Page layout parsing data
»»

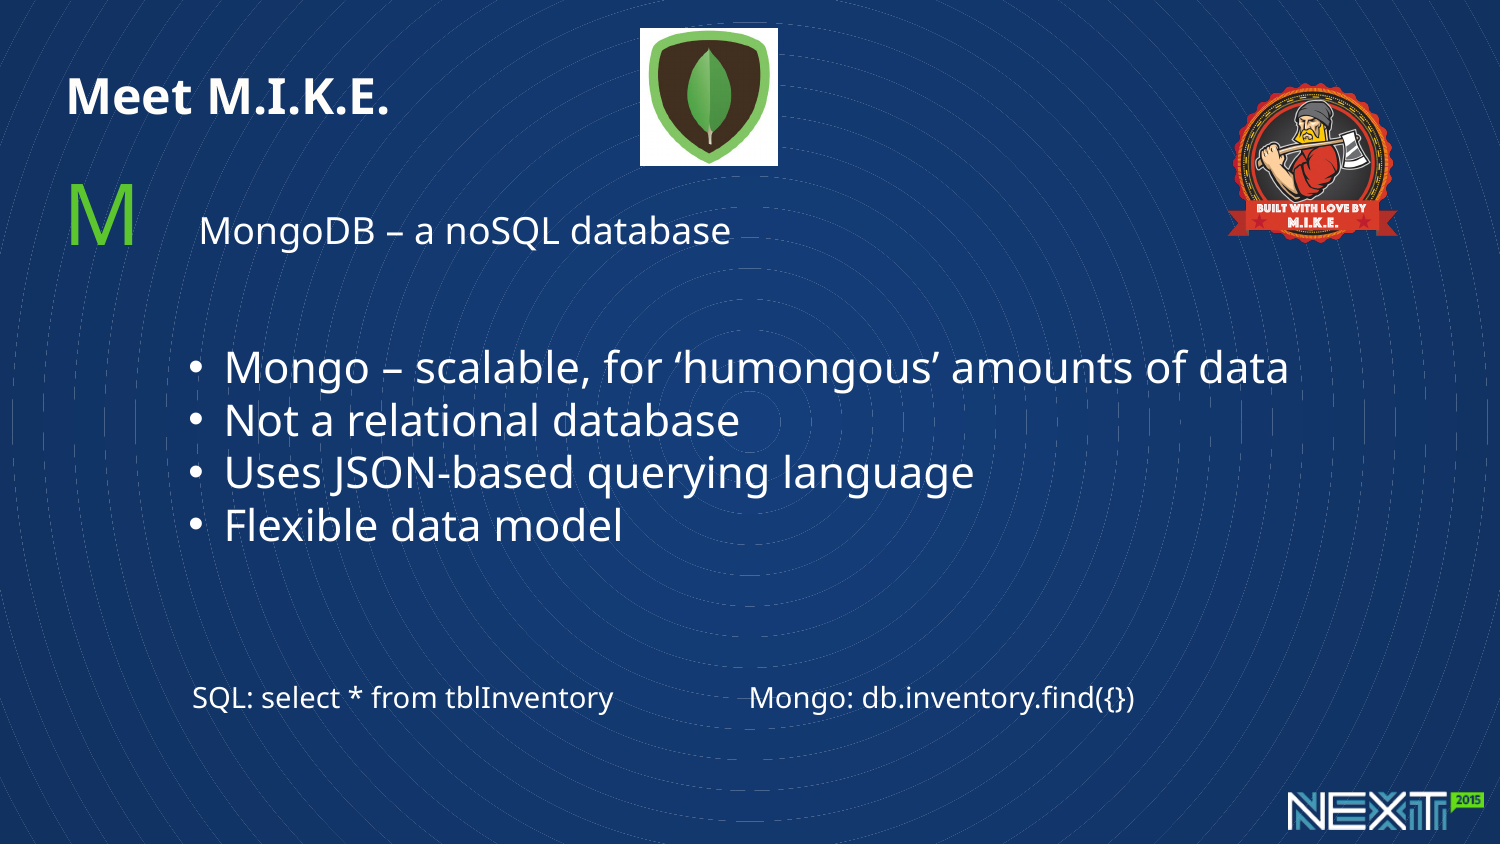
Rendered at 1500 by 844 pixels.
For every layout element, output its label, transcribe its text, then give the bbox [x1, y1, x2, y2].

title Meet M.I.K.E. [778, 64, 1449, 132]
list M [52, 182, 819, 761]
picture [1227, 83, 1398, 243]
picture [1288, 790, 1484, 830]
text_box MongoDB – a noSQL database [187, 201, 744, 258]
picture [640, 28, 778, 166]
title Meet M.I.K.E. [53, 64, 640, 132]
text_box Mongo: db.inventory.find({}) [737, 673, 1147, 720]
text_box SQL: select * from tblInventory [180, 673, 625, 720]
text_box Mongo – scalable, for ‘humongous’ amounts of data Not a relational database Uses JSON-based querying language Flexible data model [177, 334, 1302, 556]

««

Pictures stay out; reproduce every line of the records exactly.

Rendered at 1500 by 844 pixels.
For every layout element, output its label, transcribe its text, then give the bbox [x1, y1, x2, y2].

title Meet M.I.K.E. [778, 64, 1449, 132]
list M [52, 182, 819, 761]
picture [1227, 83, 1398, 243]
picture [1288, 790, 1484, 830]
text_box MongoDB – a noSQL database [187, 201, 744, 258]
picture [640, 28, 778, 166]
title Meet M.I.K.E. [53, 64, 640, 132]
text_box Mongo: db.inventory.find({}) [737, 673, 1147, 720]
text_box SQL: select * from tblInventory [180, 673, 625, 720]
text_box Mongo – scalable, for ‘humongous’ amounts of data Not a relational database Uses JSON-based querying language Flexible data model [177, 334, 1302, 556]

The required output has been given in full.